The United States and the Baltic states on Sunday agreed to beef up cooperation to protect the Baltic energy grid from cyberattacks as they disconnect from the Russian electricity grid.
US, Baltics agree on cooperation in protecting energy infrastructure from cyberattacks
US Energy Secretary Rick Perry and his Lithuanian, Latvian and Estonian counterparts termed the agreement "a critical moment for the Baltic States in strengthening cybersecurity" in strategic energy infrastructure.
"We see a crucial role that US could play in assisting the Baltic States with strategic and technical support," the four officials said in a joint declaration signed in the Lithuanian capital Vilnius.
Lithuania said it was looking for US technology firms able to modernize software used to control energy systems to prevent attacks by Russian hackers that could disrupt energy supplies.

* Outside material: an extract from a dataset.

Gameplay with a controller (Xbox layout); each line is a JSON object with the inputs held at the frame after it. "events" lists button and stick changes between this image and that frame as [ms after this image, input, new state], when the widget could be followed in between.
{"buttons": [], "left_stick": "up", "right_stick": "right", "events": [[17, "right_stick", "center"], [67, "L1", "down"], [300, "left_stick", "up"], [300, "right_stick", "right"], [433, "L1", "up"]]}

"The Lithuanian energy sector remains a cyber target for Russia, the network system is constantly being scanned for gaps, therefore we seek US security technologies in our energy production and distribution systems," Edvinas Kerza, Lithuania’s top cyber security official who attended the talks with Perry, told AFP.
Energy minister Zygimantas Vaiciunas said the Baltic ministers also agreed with Perry to set up a cooperation platform for cybersecurity experts from all four countries within the next six months.
Lithuania, Latvia and Estonia are on track to integrate into the European energy grid by 2025, breaking their dependence on the Russian grid.
Despite joining the European Union and NATO in 2004, the Baltic trio are still part of a Russian-controlled power grid – a legacy of five decades of Soviet occupation that ended in 1991.
Perry, who is in Lithuania to attend an energy forum focused on the US and Central and Eastern Europe, sought to promote US liquefied natural gas (LNG) exports to Europe.
"We hope that all the citizens of Europe recognize that we certainly look at this (US LNG exports) as a great opportunity to bring more freedom to the marketplace, more competition to the marketplace," Perry told reporters in Vilnius.
Lithuania and neighbor Poland have begun importing US LNG in a bid to bolster their energy security by reducing dependence on Russian gas supplies.
Poland's state-run gas firm PGNiG announced last month that it was selling Ukraine's ERU energy group a shipment of LNG from the United States.